▶ **Problem description**
Report every line of the records beneath this task that holds the string "shoulder".

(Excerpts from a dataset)
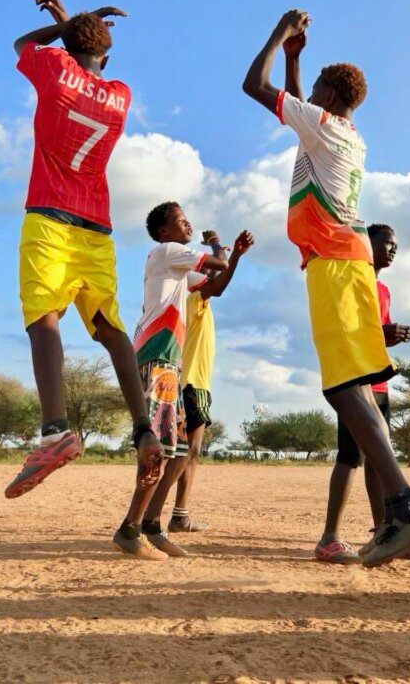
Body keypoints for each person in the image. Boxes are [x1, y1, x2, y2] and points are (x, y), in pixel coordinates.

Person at [242, 9, 410, 567]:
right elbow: (295, 102)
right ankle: (396, 512)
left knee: (344, 387)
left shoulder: (324, 128)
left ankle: (405, 506)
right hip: (344, 259)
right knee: (353, 387)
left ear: (328, 96)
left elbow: (253, 85)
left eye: (314, 88)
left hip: (332, 259)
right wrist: (299, 60)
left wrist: (279, 34)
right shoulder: (342, 133)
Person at [3, 0, 164, 500]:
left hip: (49, 219)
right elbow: (84, 57)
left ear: (67, 49)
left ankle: (55, 429)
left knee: (43, 318)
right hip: (96, 227)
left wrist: (63, 24)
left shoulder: (54, 70)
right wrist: (77, 24)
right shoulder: (121, 96)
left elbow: (20, 44)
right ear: (107, 55)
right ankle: (143, 427)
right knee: (109, 326)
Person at [113, 203, 254, 559]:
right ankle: (131, 529)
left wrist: (235, 255)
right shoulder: (167, 252)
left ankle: (152, 526)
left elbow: (216, 287)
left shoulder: (178, 271)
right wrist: (224, 249)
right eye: (179, 220)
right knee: (158, 448)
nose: (187, 222)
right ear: (164, 232)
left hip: (171, 365)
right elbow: (216, 264)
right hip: (156, 359)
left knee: (174, 451)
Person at [315, 223, 410, 564]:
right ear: (366, 244)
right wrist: (380, 331)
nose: (393, 249)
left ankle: (386, 532)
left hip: (377, 382)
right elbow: (347, 327)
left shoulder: (383, 289)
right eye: (387, 243)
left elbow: (373, 336)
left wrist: (390, 335)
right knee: (350, 457)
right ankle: (329, 537)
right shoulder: (348, 279)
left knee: (380, 457)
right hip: (352, 381)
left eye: (396, 245)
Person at [168, 229, 227, 535]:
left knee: (186, 451)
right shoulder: (196, 296)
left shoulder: (191, 298)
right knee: (187, 451)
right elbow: (221, 270)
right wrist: (217, 246)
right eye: (204, 271)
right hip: (193, 383)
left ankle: (179, 514)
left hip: (191, 382)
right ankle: (168, 515)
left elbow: (218, 269)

▶ **Answer to this exercise**
left shoulder: (324, 128)
right shoulder: (342, 133)
left shoulder: (54, 70)
right shoulder: (121, 96)
right shoulder: (167, 252)
left shoulder: (178, 271)
left shoulder: (383, 289)
right shoulder: (348, 279)
right shoulder: (196, 296)
left shoulder: (191, 298)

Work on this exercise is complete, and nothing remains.